Audio By Carbonatix
A sense of pessimism within the sports fraternity is greeting suggestions that the much awaited World Cup Commission's recommendations will be implemented to the letter.
“How can this [report] be different from any other? We can only wish that whatever they have recommended will be implemented”, Frank Davis a sports administrator questioned.
The World Cup Commission led by Justice Senyo Dzamefe has finally presented its report to the President, after three months of completing its hearings.
The delay in presenting the report rattled some sections of the sports community and fuelled doubts that the report will amount to anything positive in a sports industry criticized as secretive and lacking transparency.
The Commission, to forestall the possibility that their work could go down the drain is setting up an Implementation Strategy committee which will report on the level of implementation after every quarter.

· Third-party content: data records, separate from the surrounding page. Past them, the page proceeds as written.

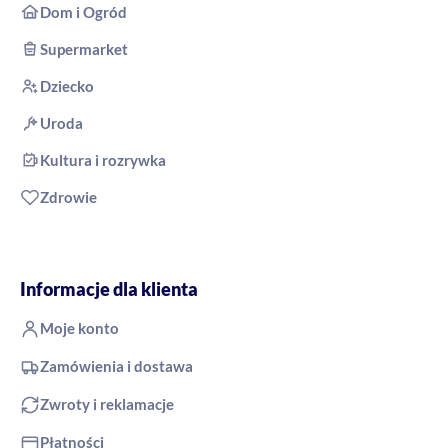
Dom i Ogród
Supermarket
Dziecko
Uroda
Kultura i rozrywka
Zdrowie
Informacje dla klienta
Moje konto
Zamówienia i dostawa
Zwroty i reklamacje
Płatności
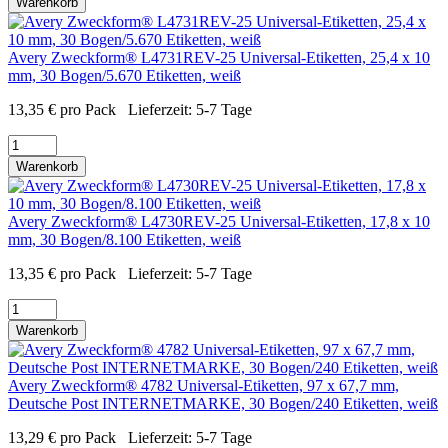
Warenkorb
Avery Zweckform® L4731REV-25 Universal-Etiketten, 25,4 x 10
mm, 30 Bogen/5.670 Etiketten, weiß
13,35
€
pro Pack
Lieferzeit:
5-7 Tage
Warenkorb
Avery Zweckform® L4730REV-25 Universal-Etiketten, 17,8 x 10
mm, 30 Bogen/8.100 Etiketten, weiß
13,35
€
pro Pack
Lieferzeit:
5-7 Tage
Warenkorb
Avery Zweckform® 4782 Universal-Etiketten, 97 x 67,7 mm,
Deutsche Post INTERNETMARKE, 30 Bogen/240 Etiketten, weiß
13,29
€
pro Pack
Lieferzeit:
5-7 Tage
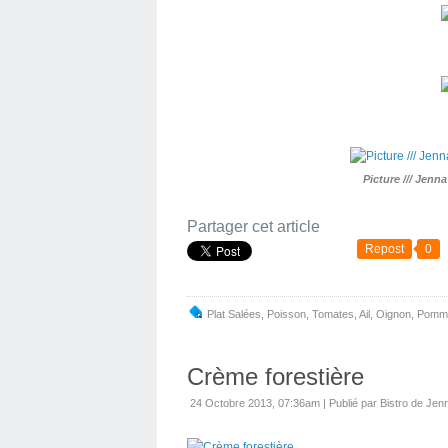
Picture /// Jenn
Partager cet article
Repost
0
Plat Salées
,
Poisson
,
Tomates
,
Ail
,
Oignon
,
Pomme
Crème forestière
24 Octobre 2013, 07:36am
|
Publié par Bistro de Jen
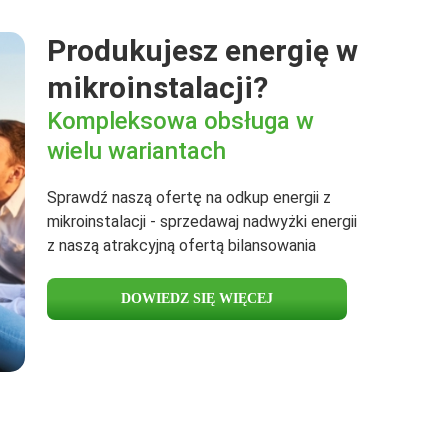
Produkujesz energię w
mikroinstalacji?
Kompleksowa obsługa w
wielu wariantach
Sprawdź naszą ofertę na odkup energii z
mikroinstalacji - sprzedawaj nadwyżki energii
z naszą atrakcyjną ofertą bilansowania
DOWIEDZ SIĘ WIĘCEJ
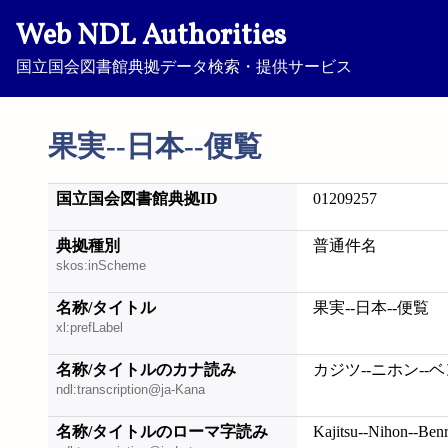
Web NDL Authorities
国立国会図書館典拠データ検索・提供サービス
果実--日本--便覧
国立国会図書館典拠ID
01209257
典拠種別
普通件名
skos:inScheme
名称/タイトル
果実--日本--便覧
xl:prefLabel
名称/タイトルのカナ読み
カジツ--ニホン--
ndl:transcription@ja-Kana
名称/タイトルのローマ字読み
Kajitsu--Nihon--Ben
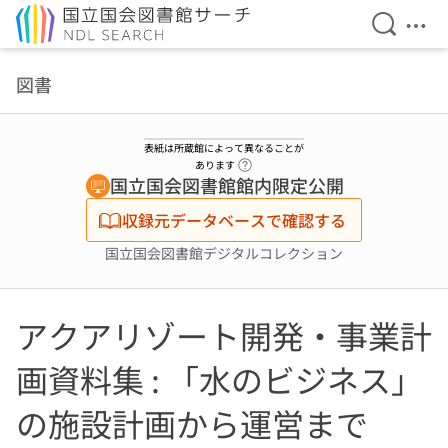
検索を開
メニ
本文へ移動
図書
表紙は所蔵館によって異なることが
ヘルプページへのリンク
あります
国立国会図書館館内限定公開
収録元データベースで確認する
国立国会図書館デジタルコレクション
アクアリゾート開発・事業計
画資料集 : 「水のビジネス」
の施設計画から運営まで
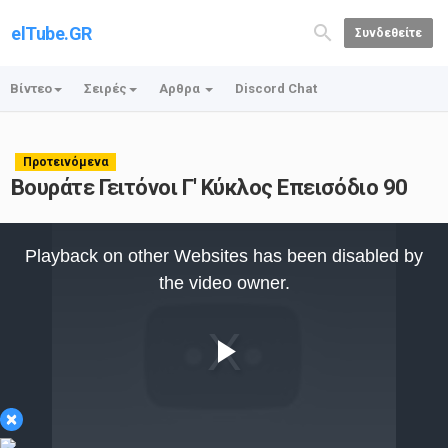
elTube.GR
Συνδεθείτε
Βίντεο
Σειρές
Αρθρα
Discord Chat
Προτεινόμενα
Βουράτε Γειτόνοι Γ' Κύκλος Επεισόδιο 90
This
is
Playback on other Websites has been disabled by
a
modal
the video owner.
window.
Play
×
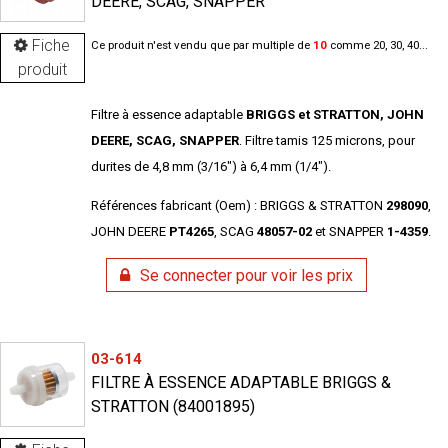
DEERE, SCAG, SNAPPER
Fiche
Ce produit n'est vendu que par multiple de
10
comme 20, 30, 40...
produit
Filtre à essence adaptable
BRIGGS et STRATTON, JOHN
DEERE, SCAG, SNAPPER
. Filtre tamis 125 microns, pour
durites de 4,8 mm (3/16") à 6,4 mm (1/4").
Références fabricant (Oem) : BRIGGS & STRATTON
298090
,
JOHN DEERE
PT4265
, SCAG
48057-02
et SNAPPER
1-4359
.
Se connecter pour voir les prix
03-614
FILTRE À ESSENCE ADAPTABLE BRIGGS &
STRATTON (84001895)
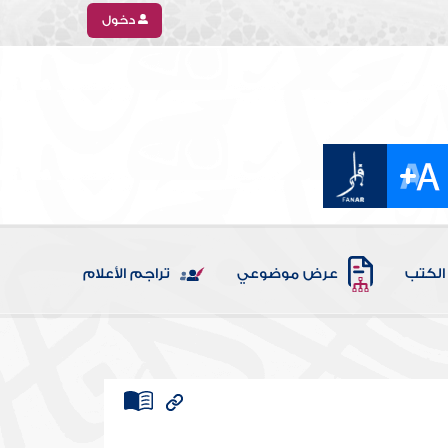
دخول
الكتب
عرض موضوعي
تراجم الأعلام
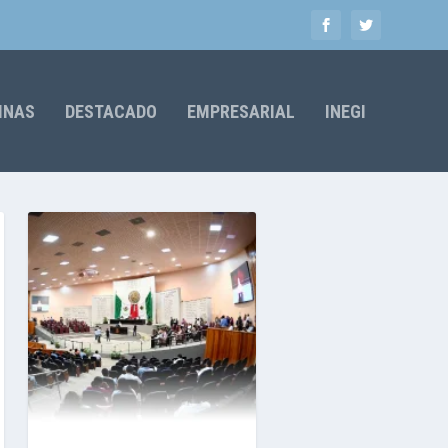
MNAS
DESTACADO
EMPRESARIAL
INEGI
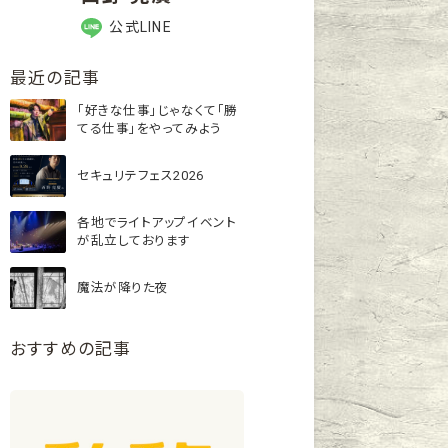
公式LINE
最近の記事
「好きな仕事」じゃなくて「勝
てる仕事」をやってみよう
セキュリテフェス2026
各地でライトアップイベント
が乱立しております
魔法が降りた夜
おすすめの記事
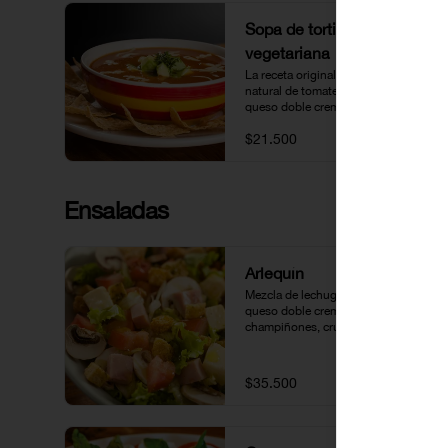
Sopa de tortilla
vegetariana
La receta original de Lupita: Caldo 
natural de tomate acompañado 
queso doble crema, aguacate y 
tortillas.
$21.500
Ensaladas
Arlequín
Mezcla de lechugas, cubitos de 
queso doble crema y jamón, tomate, 
champiñones, crutones y vinagreta 
de la casa.
$35.500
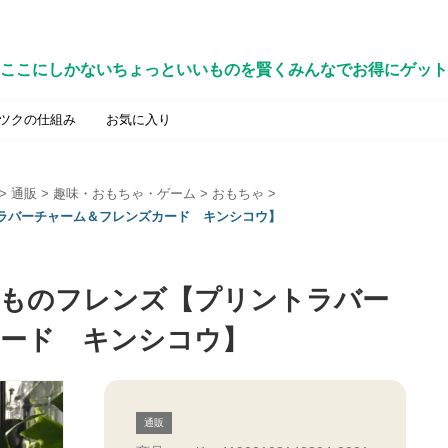
ここにしかないちょっといいものを賢くみんなでお得にゲット
ツクの仕組み
お気に入り
>
通販
>
趣味・おもちゃ・ゲーム
>
おもちゃ
>
ントラバーチャーム＆フレンズカード キンシコウ】
 けものフレンズ【プリントラバー
ード キンシコウ】
通販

“We don’t want it to gather dust”, Justice Senyo Dzamefe told President Mahama during the presentation Monday.
However even the Implementation Committee will depend on government funding to get its job done.

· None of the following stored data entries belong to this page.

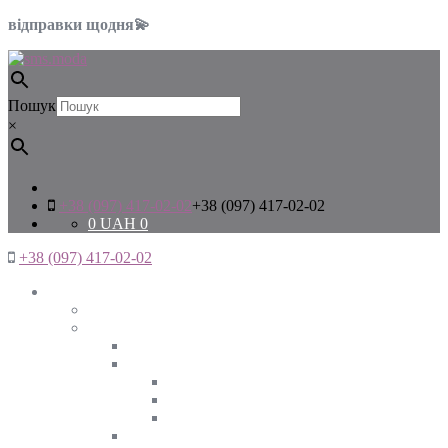
відправки щодня💫
Пошук
×
+38 (097) 417-02-02
+38 (097) 417-02-02
0
UAH
0
+38 (097) 417-02-02
Жінкам
Дивитись все
Верхній одяг
Дивитись все
Куртки
ВЕСНА
ЗИМА
ОСІНЬ
Піджаки та жакети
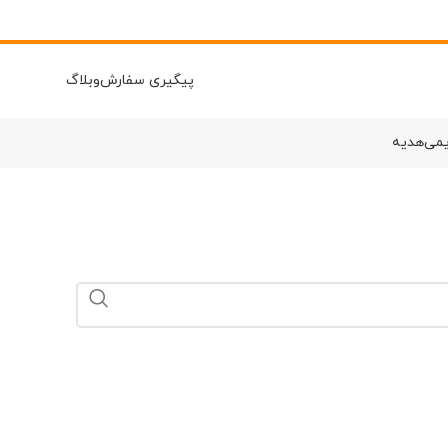
پیگیری سفارش
وبلاگ
یمی
هدیه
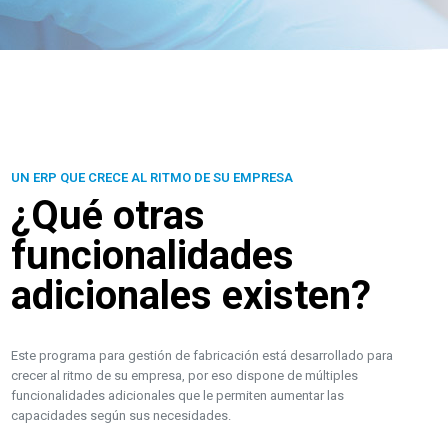
UN ERP QUE CRECE AL RITMO DE SU EMPRESA
¿Qué otras
funcionalidades
adicionales existen?
Este programa para gestión de fabricación está desarrollado para
crecer al ritmo de su empresa, por eso dispone de múltiples
funcionalidades adicionales que le permiten aumentar las
capacidades según sus necesidades.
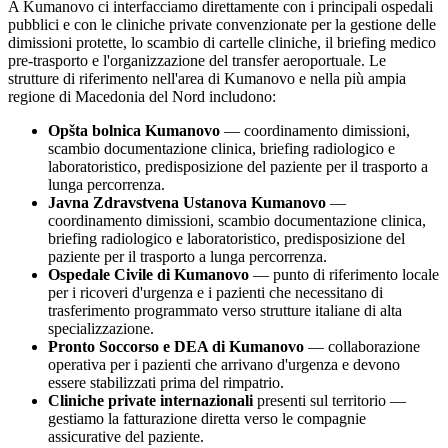
A
Kumanovo
ci interfacciamo direttamente con i principali ospedali
pubblici e con le cliniche private convenzionate per la gestione delle
dimissioni protette, lo scambio di cartelle cliniche, il briefing medico
pre-trasporto e l'organizzazione del transfer aeroportuale. Le
strutture di riferimento nell'area di
Kumanovo
e nella più ampia
regione di
Macedonia del Nord
includono:
Opšta bolnica Kumanovo
— coordinamento dimissioni,
scambio documentazione clinica, briefing radiologico e
laboratoristico, predisposizione del paziente per il trasporto a
lunga percorrenza.
Javna Zdravstvena Ustanova Kumanovo
—
coordinamento dimissioni, scambio documentazione clinica,
briefing radiologico e laboratoristico, predisposizione del
paziente per il trasporto a lunga percorrenza.
Ospedale Civile di
Kumanovo
— punto di riferimento locale
per i ricoveri d'urgenza e i pazienti che necessitano di
trasferimento programmato verso strutture italiane di alta
specializzazione.
Pronto Soccorso e DEA di
Kumanovo
— collaborazione
operativa per i pazienti che arrivano d'urgenza e devono
essere stabilizzati prima del rimpatrio.
Cliniche private internazionali
presenti sul territorio —
gestiamo la fatturazione diretta verso le compagnie
assicurative del paziente.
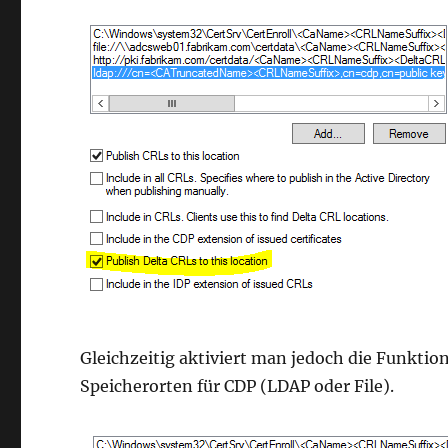
Gleichzeitig aktiviert man jedoch die Funktion
Speicherorten für CDP (LDAP oder File).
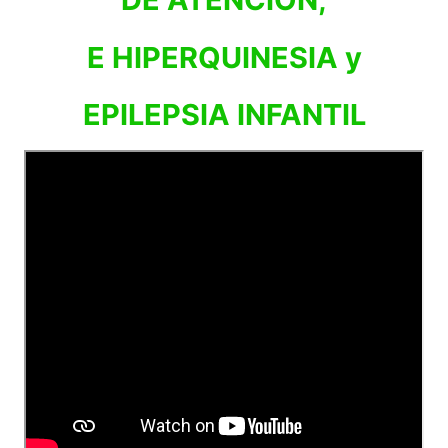
E HIPERQUINESIA y
EPILEPSIA INFANTIL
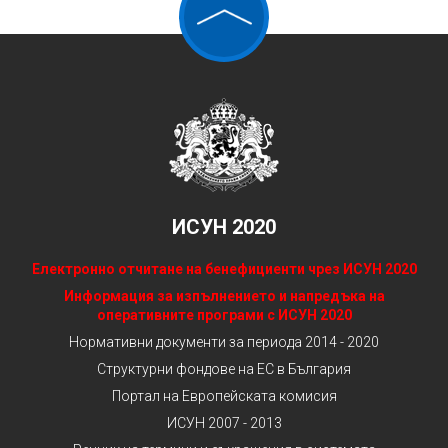
ИСУН 2020
Електронно отчитане на бенефициенти чрез ИСУН 2020
Информация за изпълнението и напредъка на
оперативните програми с ИСУН 2020
Нормативни документи за периода 2014 - 2020
Структурни фондове на ЕС в България
Портал на Европейската комисия
ИСУН 2007 - 2013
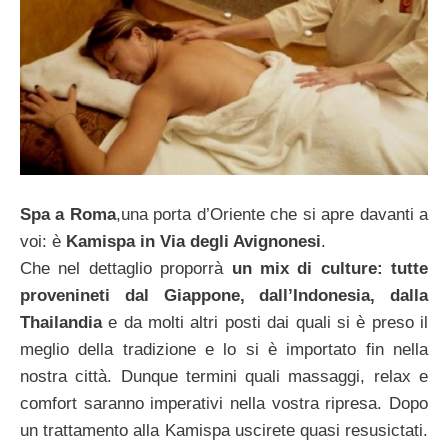
Spa a Roma
,una porta d’Oriente che si apre davanti a
voi: è
Kamispa in Via degli Avignonesi
.
Che nel dettaglio proporrà
un mix di culture: tutte
provenineti dal Giappone, dall’Indonesia, dalla
Thailandia
e da molti altri posti dai quali si è preso il
meglio della tradizione e lo si è importato fin nella
nostra città. Dunque termini quali massaggi, relax e
comfort saranno imperativi nella vostra ripresa. Dopo
un trattamento alla Kamispa uscirete quasi resusictati.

Sports administrator Frank Davis gave an example of why he believes the report may go the way of many others.
He said although a former minister Elvis Afriyie Ankrah confessed that he would never again fly fans to a football tournament, his successor Mahama Ayariga did “exactly what his predecessor said he would not do if he had the second chance”.
He believes the running of football in Ghana will go on with business as usual.

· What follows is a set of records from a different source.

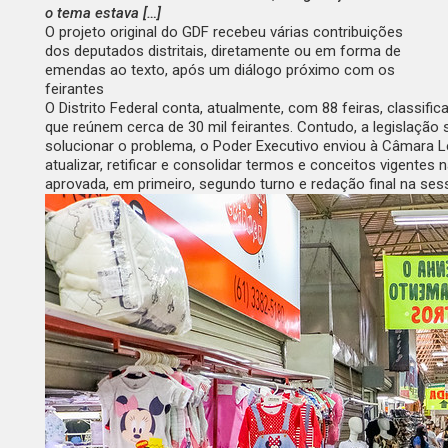
o tema estava […]
O projeto original do GDF recebeu várias contribuições
dos deputados distritais, diretamente ou em forma de
emendas ao texto, após um diálogo próximo com os
feirantes
O Distrito Federal conta, atualmente, com 88 feiras, class
que reúnem cerca de 30 mil feirantes. Contudo, a legislação
solucionar o problema, o Poder Executivo enviou à Câmara Le
atualizar, retificar e consolidar termos e conceitos vigentes
aprovada, em primeiro, segundo turno e redação final na sessã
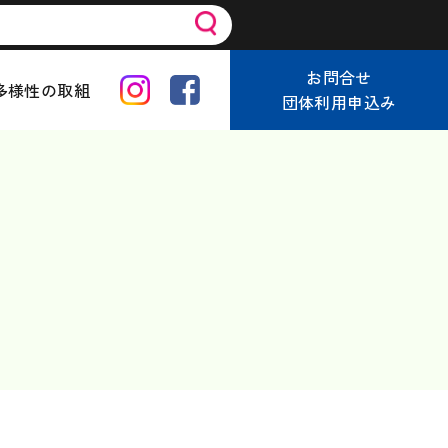
お問合せ
多様性の取組
団体利用申込み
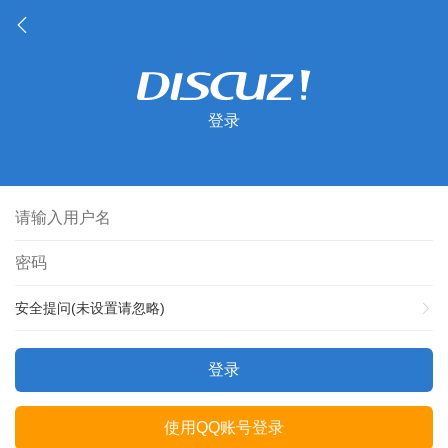
登录
安全提问(未设置请忽略)
登录
使用QQ账号登录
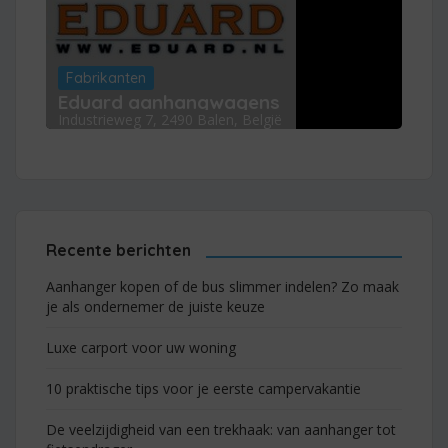
Fabrikanten
Eduard aanhangwagens
Industrieweg 7, 2490 Balen, België
Recente berichten
Aanhanger kopen of de bus slimmer indelen? Zo maak
je als ondernemer de juiste keuze
Luxe carport voor uw woning
10 praktische tips voor je eerste campervakantie
De veelzijdigheid van een trekhaak: van aanhanger tot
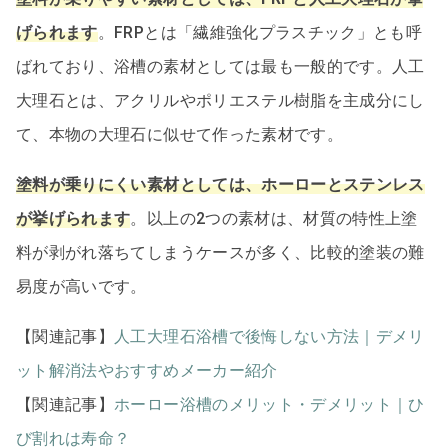
げられます
。FRPとは「繊維強化プラスチック」とも呼
ばれており、浴槽の素材としては最も一般的です。人工
大理石とは、アクリルやポリエステル樹脂を主成分にし
て、本物の大理石に似せて作った素材です。
塗料が乗りにくい素材としては、ホーローとステンレス
が挙げられます
。以上の2つの素材は、材質の特性上塗
料が剥がれ落ちてしまうケースが多く、比較的塗装の難
易度が高いです。
【関連記事】
人工大理石浴槽で後悔しない方法｜デメリ
ット解消法やおすすめメーカー紹介
【関連記事】
ホーロー浴槽のメリット・デメリット｜ひ
び割れは寿命？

The Commission will now wait for Government to publish its white paper within six months.
“We are hoping that this one will be handled in a way that brings sanity into the way as a people we do things” a member of the World Cup Commission Moses Foh-Amoaning said on Joy FM’s Top Story.
Already, the Public Interest and Accountability Committee which is to scrutinize government spending of oil cash has been pleading with Government for funding.
It has been resorting to the media to raise public awareness that it has not been able to do its work for lack of funds.